_Source extract_:

________

SUPEROXIDE ANION MEDIATED POST-TRANSLATIONAL REGULATION OF C-MYC ONCOPROTEIN

Abstract

Distinct regulatory pathways control c-Myc protein stability as well as its activity. While phosphorylation at Serine 62 (S62) increases c-Myc stability, phosphorylation at Threonine 58 (T58) destabilizes Myc. Phosphorylation at these sites is regulated by Ras-activated signaling pathways, the PP2A phosphatase, the Pin1 prolyl isomerase, and the Axin scaffolding protein, which coordinates these enzymes into a destruction complex for c-Myc. Moreover, recent evidence indicates that these phosphorylation sites also control c-Myc’s apoptotic and tumorigenic potential, thus coupling c-Myc stability to its function such that stabilized Myc with elevated S62 phosphorylation has increased oncogenic activity. Of particular interest is PP2A phosphatase, as we have shown in recent years that this enzyme is amenable to redox insults. My research hence revolves around the broad hypothesis of whether oxidative stress vis-à-vis, tilting the balance towards superoxide by clamping down superoxide dismuatse, could possibly contribute to engaging cancer cells into a highly proliferative stage driven primarily through an amplified c-Myc signal. This paradigm shift in our understanding of c-Myc could most certainly give us valuable cues in providing a pathway for therapeutic intervention targeting post-translational regulation of c-Myc in human cancer.

________

_Supplied entries_:
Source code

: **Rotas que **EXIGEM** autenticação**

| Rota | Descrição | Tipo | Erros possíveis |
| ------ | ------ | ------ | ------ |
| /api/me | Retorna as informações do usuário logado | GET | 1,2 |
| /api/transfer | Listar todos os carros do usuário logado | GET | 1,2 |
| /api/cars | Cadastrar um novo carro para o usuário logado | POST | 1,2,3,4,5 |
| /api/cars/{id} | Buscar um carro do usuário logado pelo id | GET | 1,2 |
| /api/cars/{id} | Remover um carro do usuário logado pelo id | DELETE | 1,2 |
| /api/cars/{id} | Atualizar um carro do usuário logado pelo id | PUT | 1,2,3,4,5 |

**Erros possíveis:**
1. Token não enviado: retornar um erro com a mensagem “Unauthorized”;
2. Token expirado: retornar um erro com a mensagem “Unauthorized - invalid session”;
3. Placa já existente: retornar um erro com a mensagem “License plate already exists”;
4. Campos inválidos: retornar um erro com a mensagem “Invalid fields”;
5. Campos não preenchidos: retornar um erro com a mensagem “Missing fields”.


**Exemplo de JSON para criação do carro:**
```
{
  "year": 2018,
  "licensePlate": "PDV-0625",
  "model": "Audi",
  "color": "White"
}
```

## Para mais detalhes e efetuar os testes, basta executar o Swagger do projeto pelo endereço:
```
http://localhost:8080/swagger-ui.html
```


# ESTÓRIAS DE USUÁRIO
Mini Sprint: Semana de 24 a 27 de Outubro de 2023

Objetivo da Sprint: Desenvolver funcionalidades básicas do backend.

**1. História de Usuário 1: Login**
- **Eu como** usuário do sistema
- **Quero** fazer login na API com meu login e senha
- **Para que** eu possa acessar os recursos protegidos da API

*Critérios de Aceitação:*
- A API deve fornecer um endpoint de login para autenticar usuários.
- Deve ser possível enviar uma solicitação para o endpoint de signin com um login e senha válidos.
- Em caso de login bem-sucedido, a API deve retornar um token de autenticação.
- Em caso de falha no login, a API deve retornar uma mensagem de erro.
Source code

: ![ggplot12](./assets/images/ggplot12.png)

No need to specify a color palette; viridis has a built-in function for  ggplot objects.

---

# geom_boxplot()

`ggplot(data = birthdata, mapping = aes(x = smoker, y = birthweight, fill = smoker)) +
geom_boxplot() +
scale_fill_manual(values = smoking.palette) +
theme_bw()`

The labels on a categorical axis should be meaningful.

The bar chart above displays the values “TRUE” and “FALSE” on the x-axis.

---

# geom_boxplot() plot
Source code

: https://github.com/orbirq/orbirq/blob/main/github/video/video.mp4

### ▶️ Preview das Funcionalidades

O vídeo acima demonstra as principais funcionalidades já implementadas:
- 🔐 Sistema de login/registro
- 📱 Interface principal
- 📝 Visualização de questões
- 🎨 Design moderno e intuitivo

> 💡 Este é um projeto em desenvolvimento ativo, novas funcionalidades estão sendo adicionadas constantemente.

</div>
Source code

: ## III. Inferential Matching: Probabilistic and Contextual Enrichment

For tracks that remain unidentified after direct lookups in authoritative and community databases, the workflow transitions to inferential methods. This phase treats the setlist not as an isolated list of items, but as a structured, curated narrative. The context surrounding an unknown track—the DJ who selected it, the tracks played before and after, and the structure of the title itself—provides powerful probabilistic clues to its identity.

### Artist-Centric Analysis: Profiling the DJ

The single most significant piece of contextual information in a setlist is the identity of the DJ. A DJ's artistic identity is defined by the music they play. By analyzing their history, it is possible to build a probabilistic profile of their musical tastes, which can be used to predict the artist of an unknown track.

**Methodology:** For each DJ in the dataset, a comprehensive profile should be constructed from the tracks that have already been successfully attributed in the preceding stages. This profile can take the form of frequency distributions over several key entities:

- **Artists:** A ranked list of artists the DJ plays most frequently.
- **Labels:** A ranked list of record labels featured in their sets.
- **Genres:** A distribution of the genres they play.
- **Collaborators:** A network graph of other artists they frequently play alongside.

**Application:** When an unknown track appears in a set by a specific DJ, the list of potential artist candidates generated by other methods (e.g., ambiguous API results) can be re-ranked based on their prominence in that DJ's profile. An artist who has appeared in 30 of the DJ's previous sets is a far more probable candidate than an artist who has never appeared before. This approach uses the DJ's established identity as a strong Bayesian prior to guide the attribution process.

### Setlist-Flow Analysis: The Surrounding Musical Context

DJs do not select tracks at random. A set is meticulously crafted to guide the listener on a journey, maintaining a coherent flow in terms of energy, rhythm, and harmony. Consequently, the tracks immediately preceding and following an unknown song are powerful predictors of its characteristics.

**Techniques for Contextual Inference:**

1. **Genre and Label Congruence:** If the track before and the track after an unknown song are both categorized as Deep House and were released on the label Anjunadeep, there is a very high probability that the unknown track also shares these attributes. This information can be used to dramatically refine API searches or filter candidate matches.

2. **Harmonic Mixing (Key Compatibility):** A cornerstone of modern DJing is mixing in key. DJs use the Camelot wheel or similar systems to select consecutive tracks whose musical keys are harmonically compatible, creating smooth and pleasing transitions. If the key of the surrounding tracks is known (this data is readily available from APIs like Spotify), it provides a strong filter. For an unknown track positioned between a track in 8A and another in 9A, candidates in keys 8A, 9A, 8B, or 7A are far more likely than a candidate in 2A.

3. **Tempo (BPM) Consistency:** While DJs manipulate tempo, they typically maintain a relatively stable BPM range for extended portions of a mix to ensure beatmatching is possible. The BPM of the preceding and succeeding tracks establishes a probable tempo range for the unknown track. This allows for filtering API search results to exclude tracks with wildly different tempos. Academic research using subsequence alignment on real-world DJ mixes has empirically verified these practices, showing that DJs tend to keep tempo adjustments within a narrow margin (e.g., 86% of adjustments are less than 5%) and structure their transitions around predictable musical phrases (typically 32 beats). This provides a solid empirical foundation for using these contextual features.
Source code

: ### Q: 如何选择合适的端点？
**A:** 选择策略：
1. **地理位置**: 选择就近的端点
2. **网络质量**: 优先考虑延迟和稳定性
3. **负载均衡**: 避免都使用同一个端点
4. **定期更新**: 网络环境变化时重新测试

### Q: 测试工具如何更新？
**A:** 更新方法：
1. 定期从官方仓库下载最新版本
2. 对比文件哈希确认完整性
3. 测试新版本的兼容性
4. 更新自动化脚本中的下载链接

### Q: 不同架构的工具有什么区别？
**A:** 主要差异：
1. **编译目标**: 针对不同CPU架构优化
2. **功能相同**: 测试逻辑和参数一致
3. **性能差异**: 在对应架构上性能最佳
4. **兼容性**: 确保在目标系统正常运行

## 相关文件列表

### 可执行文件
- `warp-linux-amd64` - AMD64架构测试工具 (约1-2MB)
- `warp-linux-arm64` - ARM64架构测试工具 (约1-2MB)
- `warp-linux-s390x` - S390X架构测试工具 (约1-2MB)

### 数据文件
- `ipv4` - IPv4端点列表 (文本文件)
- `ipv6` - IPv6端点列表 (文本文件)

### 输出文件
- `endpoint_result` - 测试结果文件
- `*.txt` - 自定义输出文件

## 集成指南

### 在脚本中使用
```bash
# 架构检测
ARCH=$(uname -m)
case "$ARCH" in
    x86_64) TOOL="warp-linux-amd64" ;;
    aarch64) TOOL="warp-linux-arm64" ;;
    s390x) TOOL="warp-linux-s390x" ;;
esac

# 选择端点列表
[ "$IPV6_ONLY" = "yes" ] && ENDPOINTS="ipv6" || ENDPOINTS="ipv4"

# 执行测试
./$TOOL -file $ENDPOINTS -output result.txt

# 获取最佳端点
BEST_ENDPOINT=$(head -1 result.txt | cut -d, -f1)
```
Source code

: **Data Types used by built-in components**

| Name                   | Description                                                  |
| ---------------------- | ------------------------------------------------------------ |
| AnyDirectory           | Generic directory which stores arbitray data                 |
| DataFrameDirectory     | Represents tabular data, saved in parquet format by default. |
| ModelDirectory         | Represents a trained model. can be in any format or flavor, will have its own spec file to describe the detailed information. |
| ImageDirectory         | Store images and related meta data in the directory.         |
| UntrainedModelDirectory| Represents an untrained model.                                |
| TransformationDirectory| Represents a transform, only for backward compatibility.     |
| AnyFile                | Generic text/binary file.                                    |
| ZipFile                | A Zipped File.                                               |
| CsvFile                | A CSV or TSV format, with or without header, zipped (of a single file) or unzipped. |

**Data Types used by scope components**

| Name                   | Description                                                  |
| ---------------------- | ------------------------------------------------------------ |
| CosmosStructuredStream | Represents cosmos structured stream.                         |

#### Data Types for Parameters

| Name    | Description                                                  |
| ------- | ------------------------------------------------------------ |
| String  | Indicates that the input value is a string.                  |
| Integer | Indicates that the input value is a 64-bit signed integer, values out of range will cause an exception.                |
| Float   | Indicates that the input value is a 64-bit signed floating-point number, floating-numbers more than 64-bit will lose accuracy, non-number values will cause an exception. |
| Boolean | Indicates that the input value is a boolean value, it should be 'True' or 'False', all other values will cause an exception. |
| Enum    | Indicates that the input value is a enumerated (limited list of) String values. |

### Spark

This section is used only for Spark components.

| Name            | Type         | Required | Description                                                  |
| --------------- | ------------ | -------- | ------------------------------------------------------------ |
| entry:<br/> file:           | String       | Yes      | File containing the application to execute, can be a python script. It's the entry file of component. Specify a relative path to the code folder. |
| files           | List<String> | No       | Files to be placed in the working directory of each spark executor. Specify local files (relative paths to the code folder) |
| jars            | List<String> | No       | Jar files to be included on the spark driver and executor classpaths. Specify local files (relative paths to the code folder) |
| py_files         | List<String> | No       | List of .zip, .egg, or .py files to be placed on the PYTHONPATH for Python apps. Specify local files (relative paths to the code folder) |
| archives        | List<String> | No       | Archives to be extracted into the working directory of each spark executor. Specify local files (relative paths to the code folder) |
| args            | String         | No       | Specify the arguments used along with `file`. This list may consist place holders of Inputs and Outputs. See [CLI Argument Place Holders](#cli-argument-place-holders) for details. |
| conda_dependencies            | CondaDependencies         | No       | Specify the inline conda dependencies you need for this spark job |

________

_Exercise prompt_:
Answer these questions using the c-Myc abstract.
(a) Phosphorylation at which site increases c-Myc stability?
(b) Which protein coordinates the enzymes into a destruction complex for c-Myc?
(c) Which enzyme is described as amenable to redox insults?
The records are separate material and have no connection to the c-Myc abstract.

_Exercise answer_:
(a) Serine 62 (S62)
(b) The Axin scaffolding protein
(c) PP2A phosphatase